Technical feasibility, economic efficiency and compliance are important framework conditions in the insurance industry when it comes to developing new products and service offerings. But the knowledge of risks and limits quickly stands in the way of finding innovations. Design thinking can be a methodical way out of here, creating added value in product management and customer service.

International internet giants such as Amazon, Apple and Google, as well as fintechs, are so successful and popular not least because they develop very streamlined digital applications. At this point, these meet changed expectations of customers already mentioned before. For most policyholders, user-friendly apps and service offerings are now part of everyday life. This is especially true for the young target groups of Gen Z and Gen Y.

Traditional product development often gets in its own way

The classic development of products and service offerings in the insurance industry is generally based on an external view of customer needs. What risks do customers want to cover? What trends does the company see? How does the market develop or how does the competitor solve a certain problem?

In the course of the internal discussion, the specialist departments and experts then become involved in the topic and refer to regulatory issues, for example. The end result is a product description that is a compromise of all the different points of view.

The product is developed and introduced to the market in the hope that the subsequent eagerly awaited response from customers will be positive. So there is relatively late feedback from the actual most important people in this game.

And it doesn't have to be positive. It is unpleasant, for example, if the app, which was developed with a lot of energy, simply fails with the customers and there are negative reviews in the app stores. In order to improve the product, the deficiencies must be classified and then find their way into the development process that has already been outlined.

All this is time-consuming, expensive and ultimately risky, because there is also the possibility that the product cannot be improved at all because it was simply developed without taking into account the wishes and needs of the customers.

Design thinking as a structured process for innovations

Design thinking is a structured process for the development of innovations that focus on customers and users. The approach originates from industrial design and has been used by us several times in cooperation with customers.

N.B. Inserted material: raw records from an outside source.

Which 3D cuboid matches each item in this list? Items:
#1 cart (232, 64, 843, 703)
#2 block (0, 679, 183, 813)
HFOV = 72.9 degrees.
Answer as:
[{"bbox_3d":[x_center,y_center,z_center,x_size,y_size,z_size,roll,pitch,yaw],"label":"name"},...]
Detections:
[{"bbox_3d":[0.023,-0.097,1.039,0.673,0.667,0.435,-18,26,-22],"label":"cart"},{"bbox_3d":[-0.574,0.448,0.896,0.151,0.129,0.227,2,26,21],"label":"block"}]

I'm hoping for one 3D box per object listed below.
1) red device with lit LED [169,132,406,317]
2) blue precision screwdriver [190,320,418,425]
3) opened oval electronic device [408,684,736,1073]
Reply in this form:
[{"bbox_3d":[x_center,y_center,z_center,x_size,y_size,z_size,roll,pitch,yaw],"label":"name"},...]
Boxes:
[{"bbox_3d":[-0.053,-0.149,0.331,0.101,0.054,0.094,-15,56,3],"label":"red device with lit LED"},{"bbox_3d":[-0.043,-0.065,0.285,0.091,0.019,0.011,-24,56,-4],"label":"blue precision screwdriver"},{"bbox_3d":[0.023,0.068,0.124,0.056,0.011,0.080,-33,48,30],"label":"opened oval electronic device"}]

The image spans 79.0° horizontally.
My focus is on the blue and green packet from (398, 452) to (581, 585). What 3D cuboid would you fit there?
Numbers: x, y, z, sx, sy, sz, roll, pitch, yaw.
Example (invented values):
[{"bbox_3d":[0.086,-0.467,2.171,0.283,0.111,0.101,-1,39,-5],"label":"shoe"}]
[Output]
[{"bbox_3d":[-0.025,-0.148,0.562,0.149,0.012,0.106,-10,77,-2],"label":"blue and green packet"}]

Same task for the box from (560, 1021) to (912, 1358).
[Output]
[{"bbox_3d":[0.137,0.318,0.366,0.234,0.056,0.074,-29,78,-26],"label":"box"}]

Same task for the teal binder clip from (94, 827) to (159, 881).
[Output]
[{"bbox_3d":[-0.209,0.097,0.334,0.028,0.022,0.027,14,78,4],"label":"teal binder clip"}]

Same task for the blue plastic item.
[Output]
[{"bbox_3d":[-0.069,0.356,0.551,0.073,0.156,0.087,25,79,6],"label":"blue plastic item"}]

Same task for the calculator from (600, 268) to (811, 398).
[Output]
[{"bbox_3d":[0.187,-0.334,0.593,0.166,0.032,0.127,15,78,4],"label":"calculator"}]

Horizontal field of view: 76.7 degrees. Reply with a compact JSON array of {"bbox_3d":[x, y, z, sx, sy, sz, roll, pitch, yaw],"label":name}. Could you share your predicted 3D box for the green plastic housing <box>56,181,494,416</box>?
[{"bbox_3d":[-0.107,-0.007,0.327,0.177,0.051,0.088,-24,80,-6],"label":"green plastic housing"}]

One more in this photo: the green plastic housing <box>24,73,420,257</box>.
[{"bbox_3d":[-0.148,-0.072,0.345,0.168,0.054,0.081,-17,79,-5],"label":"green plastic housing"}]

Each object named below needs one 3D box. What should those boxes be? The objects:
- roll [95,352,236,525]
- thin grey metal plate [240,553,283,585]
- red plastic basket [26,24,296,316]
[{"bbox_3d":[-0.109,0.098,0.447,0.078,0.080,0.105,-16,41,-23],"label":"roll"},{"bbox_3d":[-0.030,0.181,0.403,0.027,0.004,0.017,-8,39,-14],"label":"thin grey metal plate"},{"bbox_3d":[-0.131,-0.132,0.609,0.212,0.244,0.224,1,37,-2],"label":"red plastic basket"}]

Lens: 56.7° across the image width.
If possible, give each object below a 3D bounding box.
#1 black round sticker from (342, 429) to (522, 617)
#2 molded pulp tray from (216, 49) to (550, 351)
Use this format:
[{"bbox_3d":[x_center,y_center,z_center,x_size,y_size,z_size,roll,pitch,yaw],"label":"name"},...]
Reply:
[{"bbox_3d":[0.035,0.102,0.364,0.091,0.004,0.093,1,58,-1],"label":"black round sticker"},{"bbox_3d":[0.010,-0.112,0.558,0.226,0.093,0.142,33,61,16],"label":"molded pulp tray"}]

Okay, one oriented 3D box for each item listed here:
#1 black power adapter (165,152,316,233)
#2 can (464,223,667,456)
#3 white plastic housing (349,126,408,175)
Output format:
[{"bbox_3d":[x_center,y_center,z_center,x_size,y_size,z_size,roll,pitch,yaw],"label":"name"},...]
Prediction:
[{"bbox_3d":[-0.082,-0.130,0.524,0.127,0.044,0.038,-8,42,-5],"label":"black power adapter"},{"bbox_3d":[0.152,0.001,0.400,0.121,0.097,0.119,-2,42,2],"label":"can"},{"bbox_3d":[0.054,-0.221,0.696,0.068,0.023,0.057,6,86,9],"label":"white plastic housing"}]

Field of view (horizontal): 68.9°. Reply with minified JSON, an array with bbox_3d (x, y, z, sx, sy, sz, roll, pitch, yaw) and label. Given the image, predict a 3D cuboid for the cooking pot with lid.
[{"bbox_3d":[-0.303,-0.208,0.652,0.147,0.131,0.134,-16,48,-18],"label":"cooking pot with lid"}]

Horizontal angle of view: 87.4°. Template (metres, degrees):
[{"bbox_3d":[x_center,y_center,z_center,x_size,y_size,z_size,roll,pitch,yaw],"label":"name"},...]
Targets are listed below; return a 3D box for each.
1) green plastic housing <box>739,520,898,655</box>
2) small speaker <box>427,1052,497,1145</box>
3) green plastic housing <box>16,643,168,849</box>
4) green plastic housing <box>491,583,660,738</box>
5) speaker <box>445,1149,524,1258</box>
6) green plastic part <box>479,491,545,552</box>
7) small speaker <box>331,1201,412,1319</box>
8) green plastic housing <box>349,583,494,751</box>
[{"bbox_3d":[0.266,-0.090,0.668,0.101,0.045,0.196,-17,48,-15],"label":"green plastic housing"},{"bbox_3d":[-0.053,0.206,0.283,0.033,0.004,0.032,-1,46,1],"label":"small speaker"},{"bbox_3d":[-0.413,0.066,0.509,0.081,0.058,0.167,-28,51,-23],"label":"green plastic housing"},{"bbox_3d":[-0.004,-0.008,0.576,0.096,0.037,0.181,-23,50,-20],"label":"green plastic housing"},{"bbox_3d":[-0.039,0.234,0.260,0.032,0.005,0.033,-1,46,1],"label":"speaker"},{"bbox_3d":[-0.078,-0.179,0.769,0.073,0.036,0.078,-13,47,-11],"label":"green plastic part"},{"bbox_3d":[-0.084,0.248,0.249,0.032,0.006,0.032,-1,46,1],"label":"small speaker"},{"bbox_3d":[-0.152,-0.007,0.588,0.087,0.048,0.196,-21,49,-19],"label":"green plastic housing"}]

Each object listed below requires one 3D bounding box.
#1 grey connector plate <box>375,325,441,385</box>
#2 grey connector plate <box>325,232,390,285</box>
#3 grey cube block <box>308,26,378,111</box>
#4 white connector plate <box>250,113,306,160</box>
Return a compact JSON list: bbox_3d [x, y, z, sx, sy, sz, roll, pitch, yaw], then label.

The aim is to involve the people who will later use a new service or product in its development as early as possible.

Economic efficiency and feasibility also play a role in design thinking. However, these considerations will follow at a later stage. The first step will be surveys and workshops with customers. It is about understanding current life circumstances and needs. This step does not necessarily have to take place exclusively in the form of interviews or discussion rounds. In the workshops, for example, very specific questions can also be worked out, such as how to proceed when looking for property insurance.

The behavior and the expressed wishes of the customers are analyzed in order to develop concepts and solutions in interdisciplinary (!) internal workshops on how these wishes can be implemented. Even if it may not seem so at first, the points at which insured persons express annoyance or dissatisfaction are particularly revealing. The identification of such "pain points" is hardly possible without direct participation.

Ideas in the form of models or early prototypes are the result of the findings of these workshops. They are again presented to the potential users and the feedback is received. Based on this feedback, the first prototype will be improved again. This procedure is repeated until the customers are satisfied.

Only now are economics and regulation entering the picture. Within the framework of this iterative process, the basis for the actual development or implementation of the desired solution is created.

Design thinking puts the customer in the center

With design thinking, insurance companies achieve two things: the interdisciplinary workshops and the direct participation of the users promote broader thinking. Points of view that would have had no influence at all on product development on the basis of surveys, statistics or market research alone are recognized and taken into account. That alone increases the chances of broad acceptance in the market.

In short: design thinking does not focus on the insurer and feasibility, but on the wishes of the customer. Just as customer-centric companies like Amazon exemplify.